Table manners are standards of conduct that we’re taught growing up. Our parents reminded us not to put our elbows on the table, to put our napkins in our laps, and to chew with our mouths closed, until one day good table manners became second nature; well, for most of us.
Just as we in the U.S. have standard etiquette for dining, so do people in countries around the world. But when we gather around a table to eat, our table manners may differ from others', depending on where in the world they grew up. In Chile, for example, it’s bad form to eat anything with your hands, meaning even empanadas and chacareros (a type of Chilean sandwich) should be cut up with a knife and picked up with a fork. Ethiopians, however, consider it wasteful to eat with utensils, and so eat everything with their hands; specifically, their right hand; otherwise, they slop it up with a type of bread called injera.
In countries all over the world — from Afghanistan, where bread that is dropped on the floor is lifted and kissed in reverence, to Tanzania, where showing the soles of your feet is seen as impolite — proper table manners differ. To show how they vary from culture to culture, we’ve rounded up a list of interesting table manners from around the world.
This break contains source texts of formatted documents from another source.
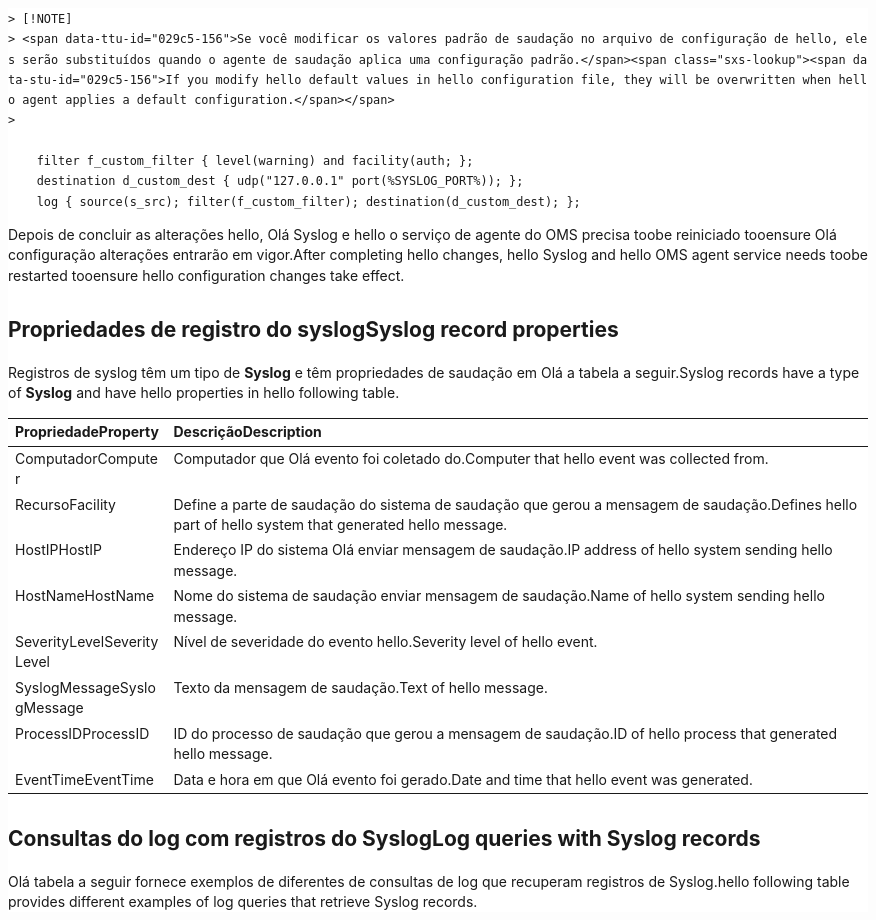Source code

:     > [!NOTE]
    > <span data-ttu-id="029c5-156">Se você modificar os valores padrão de saudação no arquivo de configuração de hello, eles serão substituídos quando o agente de saudação aplica uma configuração padrão.</span><span class="sxs-lookup"><span data-stu-id="029c5-156">If you modify hello default values in hello configuration file, they will be overwritten when hello agent applies a default configuration.</span></span>
    >

        filter f_custom_filter { level(warning) and facility(auth; };
        destination d_custom_dest { udp("127.0.0.1" port(%SYSLOG_PORT%)); };
        log { source(s_src); filter(f_custom_filter); destination(d_custom_dest); };

<span data-ttu-id="029c5-157">Depois de concluir as alterações hello, Olá Syslog e hello o serviço de agente do OMS precisa toobe reiniciado tooensure Olá configuração alterações entrarão em vigor.</span><span class="sxs-lookup"><span data-stu-id="029c5-157">After completing hello changes, hello Syslog and hello OMS agent service needs toobe restarted tooensure hello configuration changes take effect.</span></span>   

## <a name="syslog-record-properties"></a><span data-ttu-id="029c5-158">Propriedades de registro do syslog</span><span class="sxs-lookup"><span data-stu-id="029c5-158">Syslog record properties</span></span>
<span data-ttu-id="029c5-159">Registros de syslog têm um tipo de **Syslog** e têm propriedades de saudação em Olá a tabela a seguir.</span><span class="sxs-lookup"><span data-stu-id="029c5-159">Syslog records have a type of **Syslog** and have hello properties in hello following table.</span></span>

| <span data-ttu-id="029c5-160">Propriedade</span><span class="sxs-lookup"><span data-stu-id="029c5-160">Property</span></span> | <span data-ttu-id="029c5-161">Descrição</span><span class="sxs-lookup"><span data-stu-id="029c5-161">Description</span></span> |
|:--- |:--- |
| <span data-ttu-id="029c5-162">Computador</span><span class="sxs-lookup"><span data-stu-id="029c5-162">Computer</span></span> |<span data-ttu-id="029c5-163">Computador que Olá evento foi coletado do.</span><span class="sxs-lookup"><span data-stu-id="029c5-163">Computer that hello event was collected from.</span></span> |
| <span data-ttu-id="029c5-164">Recurso</span><span class="sxs-lookup"><span data-stu-id="029c5-164">Facility</span></span> |<span data-ttu-id="029c5-165">Define a parte de saudação do sistema de saudação que gerou a mensagem de saudação.</span><span class="sxs-lookup"><span data-stu-id="029c5-165">Defines hello part of hello system that generated hello message.</span></span> |
| <span data-ttu-id="029c5-166">HostIP</span><span class="sxs-lookup"><span data-stu-id="029c5-166">HostIP</span></span> |<span data-ttu-id="029c5-167">Endereço IP do sistema Olá enviar mensagem de saudação.</span><span class="sxs-lookup"><span data-stu-id="029c5-167">IP address of hello system sending hello message.</span></span> |
| <span data-ttu-id="029c5-168">HostName</span><span class="sxs-lookup"><span data-stu-id="029c5-168">HostName</span></span> |<span data-ttu-id="029c5-169">Nome do sistema de saudação enviar mensagem de saudação.</span><span class="sxs-lookup"><span data-stu-id="029c5-169">Name of hello system sending hello message.</span></span> |
| <span data-ttu-id="029c5-170">SeverityLevel</span><span class="sxs-lookup"><span data-stu-id="029c5-170">SeverityLevel</span></span> |<span data-ttu-id="029c5-171">Nível de severidade do evento hello.</span><span class="sxs-lookup"><span data-stu-id="029c5-171">Severity level of hello event.</span></span> |
| <span data-ttu-id="029c5-172">SyslogMessage</span><span class="sxs-lookup"><span data-stu-id="029c5-172">SyslogMessage</span></span> |<span data-ttu-id="029c5-173">Texto da mensagem de saudação.</span><span class="sxs-lookup"><span data-stu-id="029c5-173">Text of hello message.</span></span> |
| <span data-ttu-id="029c5-174">ProcessID</span><span class="sxs-lookup"><span data-stu-id="029c5-174">ProcessID</span></span> |<span data-ttu-id="029c5-175">ID do processo de saudação que gerou a mensagem de saudação.</span><span class="sxs-lookup"><span data-stu-id="029c5-175">ID of hello process that generated hello message.</span></span> |
| <span data-ttu-id="029c5-176">EventTime</span><span class="sxs-lookup"><span data-stu-id="029c5-176">EventTime</span></span> |<span data-ttu-id="029c5-177">Data e hora em que Olá evento foi gerado.</span><span class="sxs-lookup"><span data-stu-id="029c5-177">Date and time that hello event was generated.</span></span> |

## <a name="log-queries-with-syslog-records"></a><span data-ttu-id="029c5-178">Consultas do log com registros do Syslog</span><span class="sxs-lookup"><span data-stu-id="029c5-178">Log queries with Syslog records</span></span>
<span data-ttu-id="029c5-179">Olá tabela a seguir fornece exemplos de diferentes de consultas de log que recuperam registros de Syslog.</span><span class="sxs-lookup"><span data-stu-id="029c5-179">hello following table provides different examples of log queries that retrieve Syslog records.</span></span>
Afghanistan: Kiss Bread That Is Dropped on the Floor
In Afghanistan, when bread is dropped on the floor, it’s lifted and kissed in respect.
South America: Pay Respect to Mother Earth
In parts of Peru, Argentina, Chile, and Bolivia, diners pay respect to Pachamama, the Andean goddess of fertility and harvest, by spilling a few drops of their drink on the ground and saying, "Para la Pachamama." This ritual is called "ch’alla." To make an offering, some tip their glass over, and others flick it with two fingers.